Additional initiatives
Government efforts to boost private consumption next year should benefit from several new initiatives. One is the adoption of a new category of income tax deduction covering certain family expenses. The change is expected to benefit 1.49 million taxpayers, reports Standard Chartered.
In addition, from January the hourly minimum wage will be raised from NT$140 to NT$150, an increase of over 7%, while the minimum monthly wage will increase from NT$22,000 to NT$23,100, a 5% increase.
Despite the increase in the minimum wage, inflation is not expected to be an issue, especially since there is no sign that international commodity prices will be rising steeply. With global economic momentum decelerating, oil prices are falling. DBS predicts that oil prices will remain stable in 2019.
For the first 10 months of this year, the Consumer Price Index rose by a mild 1.6% year-on-year. The Central Bank projects CPI growth for this year to be 1.5%, before flattening to 1.05% next year. Given slowing growth and the lack of inflationary pressures, the Central Bank is expected to keep the discount rate unchanged at 1.375% next year.
Government policies aimed at attracting businesses to return to Taiwan should have a positive effect on the economy, says Standard Chartered’s Phoo. He cites the central government’s goal of adding more than 500 hectares of land for industrial use by the end of 2020. According to media reports, this plan will include making use of idle land in existing industrial parks, as well as building new such parks in cooperation with local governments.
“Land supply is one of several factors – along with manpower, water, and electricity supply – that have deterred Taiwanese investors from relocating back to Taiwan,” Standard Chartered said in a statement.
Electricity supply is now likely to be less of a concern for business after voters agreed in a November referendum to scrap a clause in Taiwan’s Electricity Act dictating that all nuclear power generation must cease by 2025. The Executive Yuan has already amended the act and sent it for review to the legislature, where it is expected to pass.
The government may also seek to shore up the economy next year through fiscal stimulus. DBS notes in a report that government debt has fallen from a peak of 39% of GDP in 2012 to 36% in 2017, well below the legal ceiling of 50%. The report also calls attention to the fact that public spending in Taiwan tends to increase before presidential elections as the ruling party seeks to broaden support. The next presidential election will be in March, 2020.
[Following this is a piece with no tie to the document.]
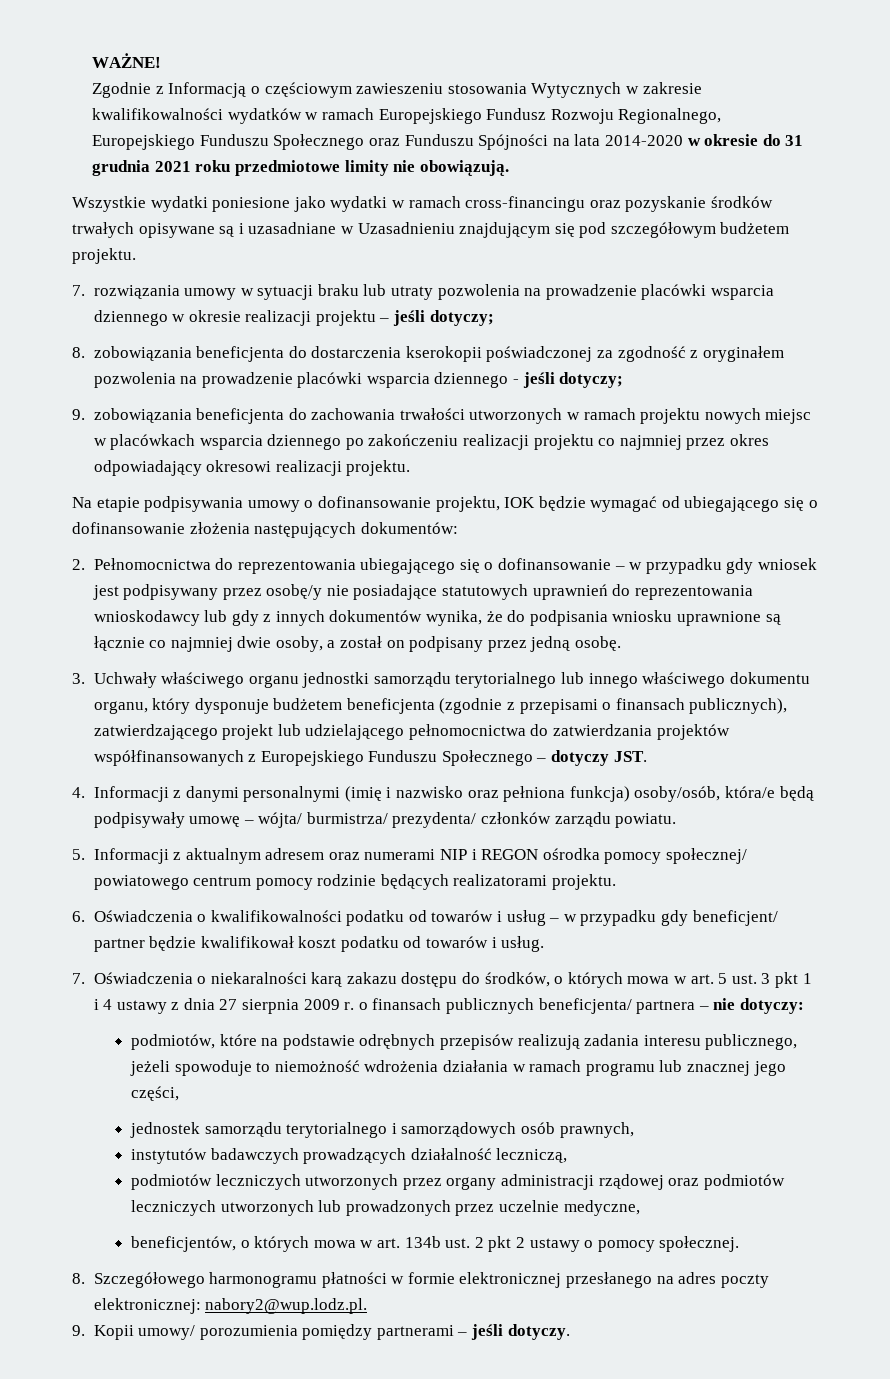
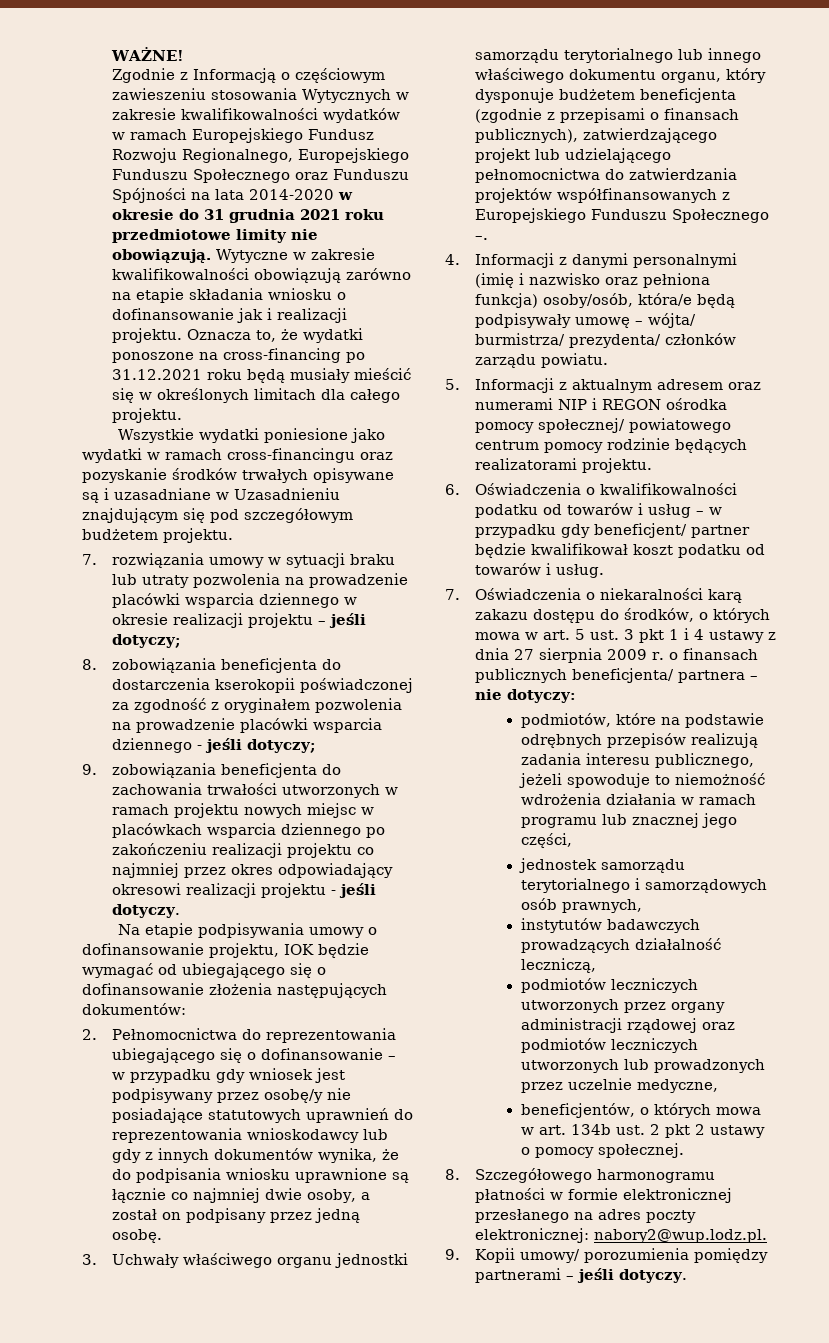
(509, 168) none -> [215,248,375,263] [111,268,411,283] [111,288,346,303] [111,308,347,323] [111,328,363,343] [111,348,365,363] [111,368,411,383] [111,388,400,403] [111,408,182,423] Wytyczne w zakresie kwalifikowalności obowiązują zarówno na etapie składania wniosku o dofinansowanie jak i realizacji projektu. Oznacza to, że wydatki ponoszone na cross-financing po 31.12.2021 roku będą musiały mieścić się w określonych limitach dla całego projektu.
[346,460,411,476] projektu. -> [260,883,376,898] [111,904,180,918] projektu - jeśli dotyczy.
[536,750,647,766] – dotyczy JST. -> [474,236,488,240] –.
DGBAS estimates that fixed capital formation will increase by 5.4% next year, driven by continuing investments by the semiconductor industry and the government’s promotion of its Forward-looking Infrastructure investment program. The program is currently in the first of two four-year stages, each with a budget of NT$420 billion (US$13.8 billion).
Economists say there hasn’t yet been substantial contribution to the economy from the government’s “5+2 Innovative Industries” program covering seven industries and projects: smart machinery, Asia Silicon Valley, green energy, biomedicine, national defense and aerospace, new agriculture, and the circular economy. Of the seven, only smart machinery is currently generating substantial revenues.